Owen Devenport were instructed to submit an application to remove a section 106 planning obligation which was originally imposed to reduce the value of a dwelling to make it affordable to local people. However, it was clear that the value of the property was far beyond the level that could be considered to be affordable even when its value was reduced by the level required in the obligation.
We submitted a detailed case to the Council including valuations from local surveyors and calculations of the required income to finance a mortgage on the property to show that the price of property even when discounted was beyond the reach of local people in affordable need. We also provide details of a number of other properties on the available on the open market locally that could be bought for less than the value of the property. We argued that the result of the agreement was simply to discount the value of the property for local persons who could already afford a property on the local market, and so it was not justified for planning purposes.
The Council disagreed with our stance insisting that the property was made more affordable by the Obligation, and that the applicant should following the marketing process set out in the obligation to tests whether the dwelling would meet local affordable needs.

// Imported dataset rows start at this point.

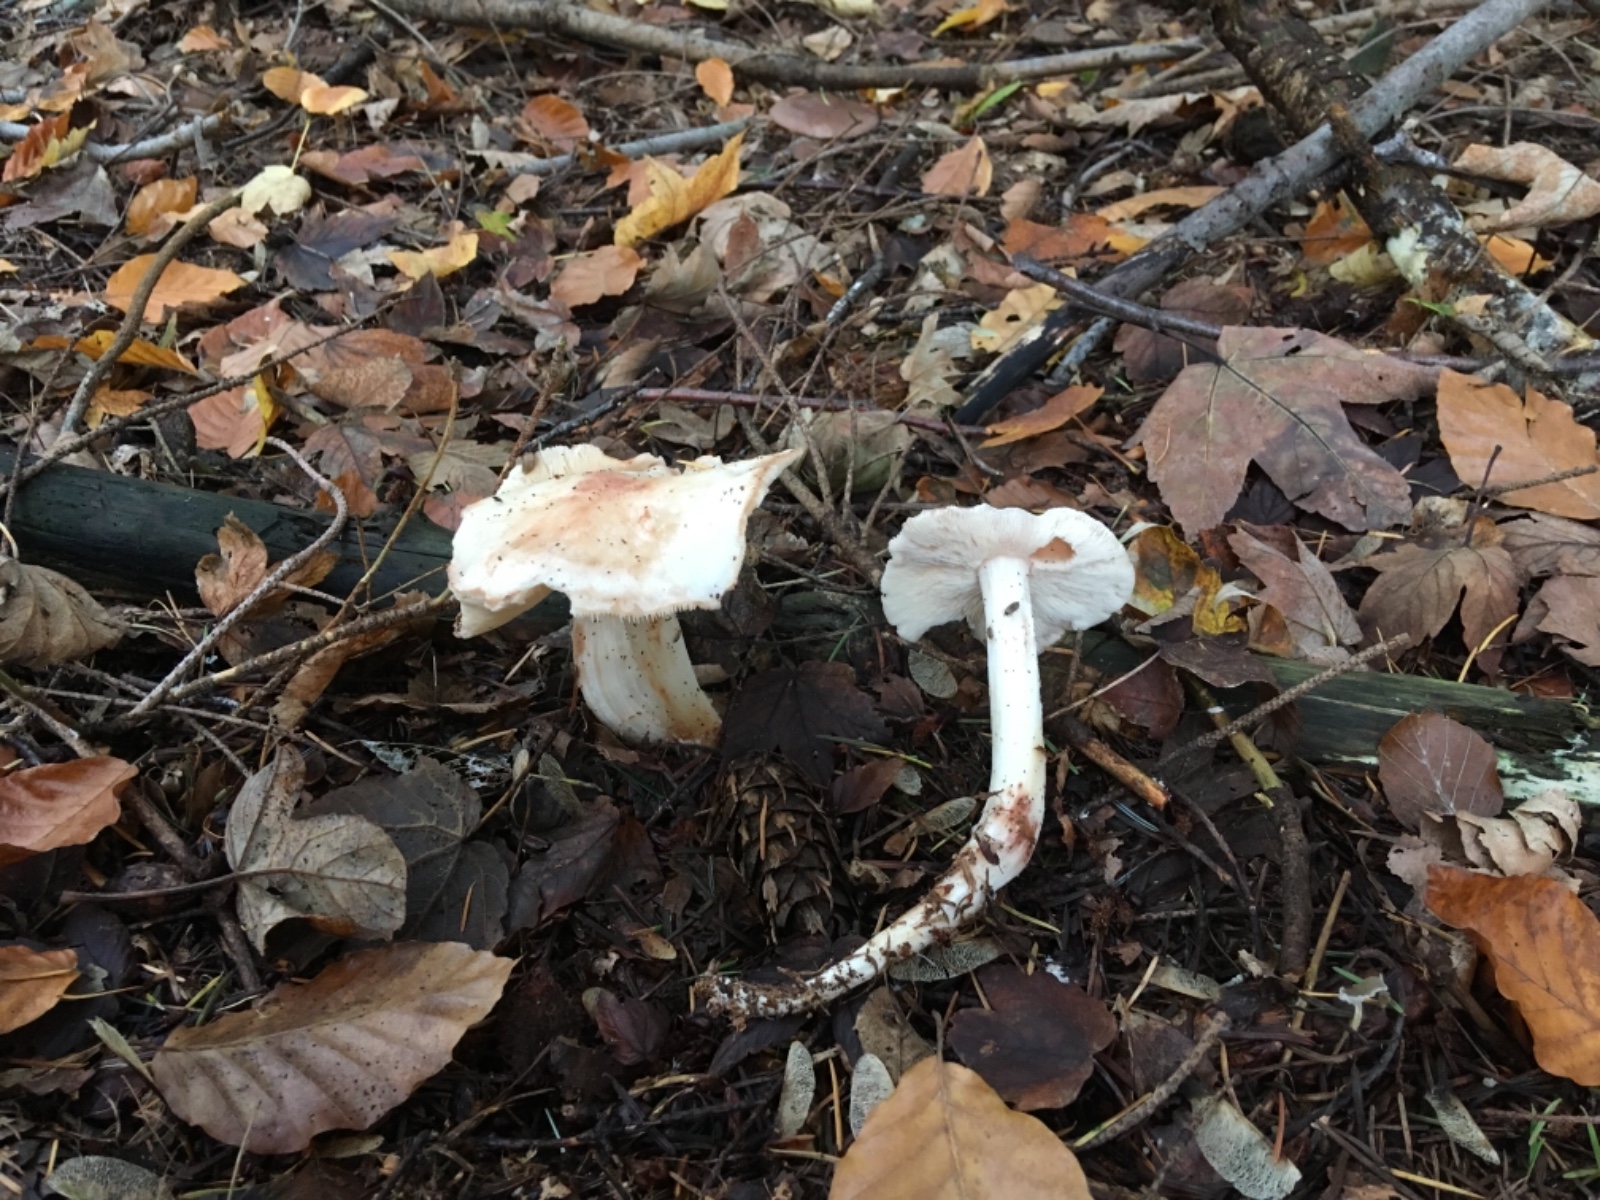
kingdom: Fungi
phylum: Basidiomycota
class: Agaricomycetes
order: Agaricales
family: Omphalotaceae
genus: Rhodocollybia
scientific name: Rhodocollybia maculata
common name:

Having considered the Council’s decision we advised our clients to appeal, and made our case on the lack of affordability of the dwelling, the availability of dwellings on the open market at a lower price, and that to require our clients to follow the marketing procedure in the obligation despite the fact that the property was not affordable would be a meaningless exercise as the property could not be considered to be an affordable dwelling. The Inspector agreed with our arguments on all points and allowed the appeal and removed the planning obligation.